#### What to work on
Copy out the items word for word, from the first line up to and including the line with "genus: Rhinoptilus".

-------

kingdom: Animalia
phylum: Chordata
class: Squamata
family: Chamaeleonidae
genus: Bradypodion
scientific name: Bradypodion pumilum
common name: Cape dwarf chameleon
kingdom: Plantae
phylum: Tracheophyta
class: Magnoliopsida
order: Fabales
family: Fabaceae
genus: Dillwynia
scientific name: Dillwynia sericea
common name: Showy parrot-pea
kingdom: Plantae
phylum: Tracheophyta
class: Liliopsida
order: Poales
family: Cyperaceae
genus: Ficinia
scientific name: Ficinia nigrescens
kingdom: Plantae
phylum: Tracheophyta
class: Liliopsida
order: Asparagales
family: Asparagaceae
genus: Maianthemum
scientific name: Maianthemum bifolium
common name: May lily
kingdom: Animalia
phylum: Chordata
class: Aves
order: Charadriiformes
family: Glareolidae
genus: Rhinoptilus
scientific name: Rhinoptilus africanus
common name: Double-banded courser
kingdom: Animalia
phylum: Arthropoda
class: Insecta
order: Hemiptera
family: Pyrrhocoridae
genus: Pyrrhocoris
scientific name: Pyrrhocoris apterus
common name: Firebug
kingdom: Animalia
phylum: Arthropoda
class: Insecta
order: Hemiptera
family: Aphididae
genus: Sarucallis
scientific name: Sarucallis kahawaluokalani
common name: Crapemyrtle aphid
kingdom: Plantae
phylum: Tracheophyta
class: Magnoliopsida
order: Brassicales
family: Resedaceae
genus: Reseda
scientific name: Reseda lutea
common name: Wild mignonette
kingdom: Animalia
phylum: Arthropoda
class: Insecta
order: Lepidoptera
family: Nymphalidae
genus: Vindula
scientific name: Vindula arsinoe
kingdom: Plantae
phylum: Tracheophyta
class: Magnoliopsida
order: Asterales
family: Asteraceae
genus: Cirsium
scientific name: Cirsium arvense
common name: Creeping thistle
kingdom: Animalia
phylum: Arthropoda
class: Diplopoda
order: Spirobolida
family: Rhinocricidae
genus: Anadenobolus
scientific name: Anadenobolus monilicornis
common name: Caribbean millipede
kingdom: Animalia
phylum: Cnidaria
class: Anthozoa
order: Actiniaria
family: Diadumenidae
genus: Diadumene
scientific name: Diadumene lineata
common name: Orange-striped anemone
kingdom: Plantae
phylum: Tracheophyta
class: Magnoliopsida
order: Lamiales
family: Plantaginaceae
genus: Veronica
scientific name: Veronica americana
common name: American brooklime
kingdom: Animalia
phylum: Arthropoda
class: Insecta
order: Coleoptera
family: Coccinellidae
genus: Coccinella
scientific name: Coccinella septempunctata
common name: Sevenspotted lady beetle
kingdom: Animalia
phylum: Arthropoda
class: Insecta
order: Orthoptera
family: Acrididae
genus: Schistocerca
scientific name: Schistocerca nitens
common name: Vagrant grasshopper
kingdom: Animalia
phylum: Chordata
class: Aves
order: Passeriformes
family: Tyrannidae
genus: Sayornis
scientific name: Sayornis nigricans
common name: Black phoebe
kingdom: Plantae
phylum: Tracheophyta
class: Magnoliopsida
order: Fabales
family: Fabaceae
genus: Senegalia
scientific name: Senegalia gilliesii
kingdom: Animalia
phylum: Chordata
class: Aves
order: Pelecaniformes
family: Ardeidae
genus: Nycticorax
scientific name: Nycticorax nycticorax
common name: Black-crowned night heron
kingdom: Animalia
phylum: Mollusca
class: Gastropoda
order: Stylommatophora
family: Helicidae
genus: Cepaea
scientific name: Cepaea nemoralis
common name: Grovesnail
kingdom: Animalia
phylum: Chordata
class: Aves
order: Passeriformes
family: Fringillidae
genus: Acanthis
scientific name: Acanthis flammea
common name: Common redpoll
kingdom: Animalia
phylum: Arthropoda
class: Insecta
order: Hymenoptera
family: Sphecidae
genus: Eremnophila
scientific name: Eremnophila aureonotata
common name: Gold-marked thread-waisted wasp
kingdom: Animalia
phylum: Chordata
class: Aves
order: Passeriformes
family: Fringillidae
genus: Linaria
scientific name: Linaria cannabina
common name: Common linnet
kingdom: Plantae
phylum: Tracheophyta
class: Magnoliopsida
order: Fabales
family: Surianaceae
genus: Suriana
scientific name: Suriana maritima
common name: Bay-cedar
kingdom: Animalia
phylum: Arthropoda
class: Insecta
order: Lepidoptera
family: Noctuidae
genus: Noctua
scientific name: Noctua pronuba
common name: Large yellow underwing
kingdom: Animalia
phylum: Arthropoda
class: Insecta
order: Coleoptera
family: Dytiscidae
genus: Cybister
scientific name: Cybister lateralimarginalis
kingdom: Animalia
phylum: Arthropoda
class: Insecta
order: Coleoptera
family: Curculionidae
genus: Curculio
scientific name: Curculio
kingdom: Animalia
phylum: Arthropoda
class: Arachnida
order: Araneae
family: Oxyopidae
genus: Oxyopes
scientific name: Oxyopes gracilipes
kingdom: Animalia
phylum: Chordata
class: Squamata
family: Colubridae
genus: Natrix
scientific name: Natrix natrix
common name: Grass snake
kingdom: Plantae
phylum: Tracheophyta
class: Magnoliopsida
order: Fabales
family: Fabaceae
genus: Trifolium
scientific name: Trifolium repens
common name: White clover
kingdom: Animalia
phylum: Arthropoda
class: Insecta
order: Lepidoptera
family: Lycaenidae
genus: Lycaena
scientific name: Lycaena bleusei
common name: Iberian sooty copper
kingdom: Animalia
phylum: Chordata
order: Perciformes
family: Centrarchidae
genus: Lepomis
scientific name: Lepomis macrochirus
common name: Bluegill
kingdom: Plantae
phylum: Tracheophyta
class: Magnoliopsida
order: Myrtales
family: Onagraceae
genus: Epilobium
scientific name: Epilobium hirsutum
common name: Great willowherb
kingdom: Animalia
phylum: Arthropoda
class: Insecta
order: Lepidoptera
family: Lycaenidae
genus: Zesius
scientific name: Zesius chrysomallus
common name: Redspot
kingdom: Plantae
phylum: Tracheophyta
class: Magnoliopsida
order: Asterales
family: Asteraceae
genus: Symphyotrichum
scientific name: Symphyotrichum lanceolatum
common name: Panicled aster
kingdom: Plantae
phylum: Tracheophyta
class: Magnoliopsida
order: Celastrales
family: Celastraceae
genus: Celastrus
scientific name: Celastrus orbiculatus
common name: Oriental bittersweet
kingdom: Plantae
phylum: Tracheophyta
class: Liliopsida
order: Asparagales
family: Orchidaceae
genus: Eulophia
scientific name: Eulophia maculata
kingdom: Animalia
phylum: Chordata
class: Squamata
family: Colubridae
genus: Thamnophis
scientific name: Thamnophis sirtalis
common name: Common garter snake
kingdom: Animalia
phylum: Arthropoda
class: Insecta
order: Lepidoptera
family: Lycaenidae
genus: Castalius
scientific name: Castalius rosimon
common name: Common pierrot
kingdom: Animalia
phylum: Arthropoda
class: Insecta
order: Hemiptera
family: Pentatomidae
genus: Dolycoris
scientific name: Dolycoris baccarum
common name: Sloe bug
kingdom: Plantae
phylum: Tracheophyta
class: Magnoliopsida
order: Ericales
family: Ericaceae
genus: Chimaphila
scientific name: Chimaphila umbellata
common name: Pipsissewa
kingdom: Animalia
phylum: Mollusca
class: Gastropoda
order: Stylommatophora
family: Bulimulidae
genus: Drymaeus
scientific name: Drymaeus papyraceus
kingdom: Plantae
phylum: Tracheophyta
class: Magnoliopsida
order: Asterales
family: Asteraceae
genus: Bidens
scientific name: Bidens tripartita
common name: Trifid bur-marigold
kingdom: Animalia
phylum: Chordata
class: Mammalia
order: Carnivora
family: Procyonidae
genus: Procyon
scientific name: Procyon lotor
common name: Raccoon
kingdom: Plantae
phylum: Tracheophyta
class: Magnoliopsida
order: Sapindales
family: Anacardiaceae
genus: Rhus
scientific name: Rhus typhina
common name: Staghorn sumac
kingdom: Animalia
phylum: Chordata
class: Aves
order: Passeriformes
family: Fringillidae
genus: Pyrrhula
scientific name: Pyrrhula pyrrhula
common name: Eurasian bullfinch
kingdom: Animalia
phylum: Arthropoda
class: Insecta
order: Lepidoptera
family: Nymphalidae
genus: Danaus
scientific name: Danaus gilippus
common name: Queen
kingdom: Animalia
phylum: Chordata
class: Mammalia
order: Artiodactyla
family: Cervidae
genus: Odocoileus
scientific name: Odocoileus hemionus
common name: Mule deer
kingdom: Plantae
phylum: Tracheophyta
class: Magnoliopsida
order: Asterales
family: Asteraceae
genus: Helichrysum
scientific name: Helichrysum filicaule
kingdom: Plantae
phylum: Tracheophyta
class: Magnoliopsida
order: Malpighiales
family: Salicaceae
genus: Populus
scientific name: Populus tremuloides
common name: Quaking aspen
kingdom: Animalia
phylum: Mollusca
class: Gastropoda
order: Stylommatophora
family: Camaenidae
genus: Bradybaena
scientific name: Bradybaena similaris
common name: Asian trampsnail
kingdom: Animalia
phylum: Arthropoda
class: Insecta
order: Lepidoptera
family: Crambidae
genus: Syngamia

-------

#### Problem solution
kingdom: Animalia
phylum: Chordata
class: Squamata
family: Chamaeleonidae
genus: Bradypodion
scientific name: Bradypodion pumilum
common name: Cape dwarf chameleon
kingdom: Plantae
phylum: Tracheophyta
class: Magnoliopsida
order: Fabales
family: Fabaceae
genus: Dillwynia
scientific name: Dillwynia sericea
common name: Showy parrot-pea
kingdom: Plantae
phylum: Tracheophyta
class: Liliopsida
order: Poales
family: Cyperaceae
genus: Ficinia
scientific name: Ficinia nigrescens
kingdom: Plantae
phylum: Tracheophyta
class: Liliopsida
order: Asparagales
family: Asparagaceae
genus: Maianthemum
scientific name: Maianthemum bifolium
common name: May lily
kingdom: Animalia
phylum: Chordata
class: Aves
order: Charadriiformes
family: Glareolidae
genus: Rhinoptilus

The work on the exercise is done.